Outside of that window, the film is a fucking wreck. The opening sequence is little but shrill lifestyle porn, watching as Nathan raises hell and shows off his chest, and everything once the movie starts to earnestly answer the questions of what is going on is just stupid, intensely and grindingly stupid. We learn that Nathan is, in fact, going to be used as a bargaining chip - his dad has some awesome piece of intelligence that both Burton and Kozlow want, and they figure that if they threaten Nathan's life, they can get it; and that is, as such things go, a perfectly reasonable plot, except it's also awfully anti-climactic. I had a sneaking suspicion going into the film, and even for the first third or so, that he was a Hanna-style human experiment, but no. He's just important because his dad is a good spy, and the film doesn't really make any effort to explain why, exactly, he had to learn this fact from a shady missing children website.

Really, the problem is that it robs Nathan of agency: he doesn't drive anything, and the stakes are only incidentally his life and safety. He's not even the one who matters; he's just a prop in his dad's glamorous spy life. It's not "wrong" or "bad" writing, but it's awfully pedestrian. Worse still, it's sloppy - a whole entire character is mentioned and turns into a significant clue and then with absolutely no fanfare the film just forgets he existed; the backstory involving the fake CIA agent parents fails to make sense on multiple levels and only manages to be hand-waved away because the people involved are dead by that point, for some reason it ends at Pirates home game. What isn't sloppy is stilted: thankfully I have forgotten the dialogue by now, except that it was the kind of "let me describe a situation we both understand in clear, simple, exposition so that if some objective third party were watching us, they would learn about our personalities and backstories" nonsense that would get you laughed out of an introductory writing class in college (the screenwriter, Shawn Christensen, is the frontman for an indie rock group, just so we all know).
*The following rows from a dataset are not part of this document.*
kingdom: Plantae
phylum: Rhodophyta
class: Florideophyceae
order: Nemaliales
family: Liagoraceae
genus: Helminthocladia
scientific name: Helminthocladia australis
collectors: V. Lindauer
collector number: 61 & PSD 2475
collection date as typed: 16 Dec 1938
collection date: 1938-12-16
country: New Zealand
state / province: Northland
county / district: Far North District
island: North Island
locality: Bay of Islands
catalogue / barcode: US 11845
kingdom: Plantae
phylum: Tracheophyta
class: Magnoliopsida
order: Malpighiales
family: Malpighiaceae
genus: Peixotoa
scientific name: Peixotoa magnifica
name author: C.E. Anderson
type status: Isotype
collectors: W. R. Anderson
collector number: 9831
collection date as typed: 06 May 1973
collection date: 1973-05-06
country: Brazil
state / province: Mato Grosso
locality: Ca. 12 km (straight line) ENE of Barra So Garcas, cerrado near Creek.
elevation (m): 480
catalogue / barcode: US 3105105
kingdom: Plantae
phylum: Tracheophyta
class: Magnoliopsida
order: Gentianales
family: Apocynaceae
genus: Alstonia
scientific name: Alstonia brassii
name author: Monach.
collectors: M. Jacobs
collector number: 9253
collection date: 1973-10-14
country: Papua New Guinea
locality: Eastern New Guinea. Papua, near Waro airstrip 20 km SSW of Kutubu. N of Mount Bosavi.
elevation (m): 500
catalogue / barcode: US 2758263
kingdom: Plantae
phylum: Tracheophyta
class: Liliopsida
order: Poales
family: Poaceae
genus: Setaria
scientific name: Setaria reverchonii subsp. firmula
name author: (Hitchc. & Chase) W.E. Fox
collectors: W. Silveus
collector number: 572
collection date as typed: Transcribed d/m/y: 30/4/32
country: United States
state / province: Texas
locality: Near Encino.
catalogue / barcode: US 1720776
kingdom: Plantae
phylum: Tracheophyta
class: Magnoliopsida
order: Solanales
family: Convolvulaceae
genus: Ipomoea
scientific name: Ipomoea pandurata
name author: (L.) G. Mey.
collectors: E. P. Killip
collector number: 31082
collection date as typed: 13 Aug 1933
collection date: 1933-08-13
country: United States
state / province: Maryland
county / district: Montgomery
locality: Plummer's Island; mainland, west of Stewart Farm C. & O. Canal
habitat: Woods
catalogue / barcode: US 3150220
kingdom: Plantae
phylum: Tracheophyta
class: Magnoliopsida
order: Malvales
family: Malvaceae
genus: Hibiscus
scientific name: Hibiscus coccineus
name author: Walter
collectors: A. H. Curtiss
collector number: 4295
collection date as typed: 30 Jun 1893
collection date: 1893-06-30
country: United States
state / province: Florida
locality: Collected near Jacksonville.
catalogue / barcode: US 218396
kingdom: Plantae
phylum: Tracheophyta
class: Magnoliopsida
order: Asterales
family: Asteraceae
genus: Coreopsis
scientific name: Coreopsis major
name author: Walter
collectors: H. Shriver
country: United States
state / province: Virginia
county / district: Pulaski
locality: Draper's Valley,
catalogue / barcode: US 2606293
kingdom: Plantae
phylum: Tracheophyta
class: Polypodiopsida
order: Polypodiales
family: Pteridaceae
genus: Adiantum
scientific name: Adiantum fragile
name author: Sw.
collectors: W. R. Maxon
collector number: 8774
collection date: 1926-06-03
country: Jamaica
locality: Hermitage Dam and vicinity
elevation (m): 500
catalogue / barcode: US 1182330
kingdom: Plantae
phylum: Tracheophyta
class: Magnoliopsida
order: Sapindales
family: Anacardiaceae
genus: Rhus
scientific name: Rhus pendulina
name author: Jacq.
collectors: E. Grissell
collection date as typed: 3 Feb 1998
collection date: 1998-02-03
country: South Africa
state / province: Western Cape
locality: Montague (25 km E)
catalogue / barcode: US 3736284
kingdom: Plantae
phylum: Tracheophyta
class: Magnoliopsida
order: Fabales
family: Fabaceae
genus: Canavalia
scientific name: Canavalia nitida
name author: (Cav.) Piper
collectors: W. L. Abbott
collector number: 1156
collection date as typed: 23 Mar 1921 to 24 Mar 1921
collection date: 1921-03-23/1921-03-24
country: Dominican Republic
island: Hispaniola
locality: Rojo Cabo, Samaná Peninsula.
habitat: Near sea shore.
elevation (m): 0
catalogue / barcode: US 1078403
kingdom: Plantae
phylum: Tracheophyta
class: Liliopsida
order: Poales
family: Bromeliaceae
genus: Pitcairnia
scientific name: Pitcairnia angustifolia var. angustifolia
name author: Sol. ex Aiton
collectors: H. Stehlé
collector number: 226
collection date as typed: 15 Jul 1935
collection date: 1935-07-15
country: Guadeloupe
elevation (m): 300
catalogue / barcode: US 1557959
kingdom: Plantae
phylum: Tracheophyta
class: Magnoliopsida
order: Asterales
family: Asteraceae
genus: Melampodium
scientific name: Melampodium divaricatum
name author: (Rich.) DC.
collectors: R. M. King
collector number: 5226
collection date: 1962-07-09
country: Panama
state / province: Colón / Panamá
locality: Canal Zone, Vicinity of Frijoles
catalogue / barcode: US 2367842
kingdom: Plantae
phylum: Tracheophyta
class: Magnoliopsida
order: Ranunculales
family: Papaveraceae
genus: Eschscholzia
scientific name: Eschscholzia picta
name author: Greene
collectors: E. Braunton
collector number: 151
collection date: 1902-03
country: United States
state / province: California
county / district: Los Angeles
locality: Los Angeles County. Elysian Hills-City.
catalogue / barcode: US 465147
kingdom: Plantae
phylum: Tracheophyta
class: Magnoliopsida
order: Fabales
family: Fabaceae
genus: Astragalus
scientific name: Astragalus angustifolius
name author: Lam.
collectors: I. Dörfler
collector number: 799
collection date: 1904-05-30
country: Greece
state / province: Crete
Of course, the whole thing really dies because Abs McGee can't act worth a damn, but why belabor that? Criticising Taylor Lautner for being a shitty actor is the refuge of the unimaginative. It is, perhaps, worth suggesting that of the three Twilight leads, he has the most contemptible solo career (this and Valentine's Day): whereas Kristen Stewart at least tries to play bendy characters in interesting projects, and Robert Pattinson has a certain affinity for theoretically serious dramas, Lautner's work is transparently trying to cash in on teenyboppers, before they and he are too old. But a bad actor? Yes, and the ocean is wet. Of course he leaves a hole in the center of the movie where the drama is meant to be, one that is not filled at all by the proper actors who all look marginally embarrassed, or by Lily Collins's glassy stares of indeterminate agitation. Though, to be fair, she's probably just wondering why her male co-lead has bigger tits than she does.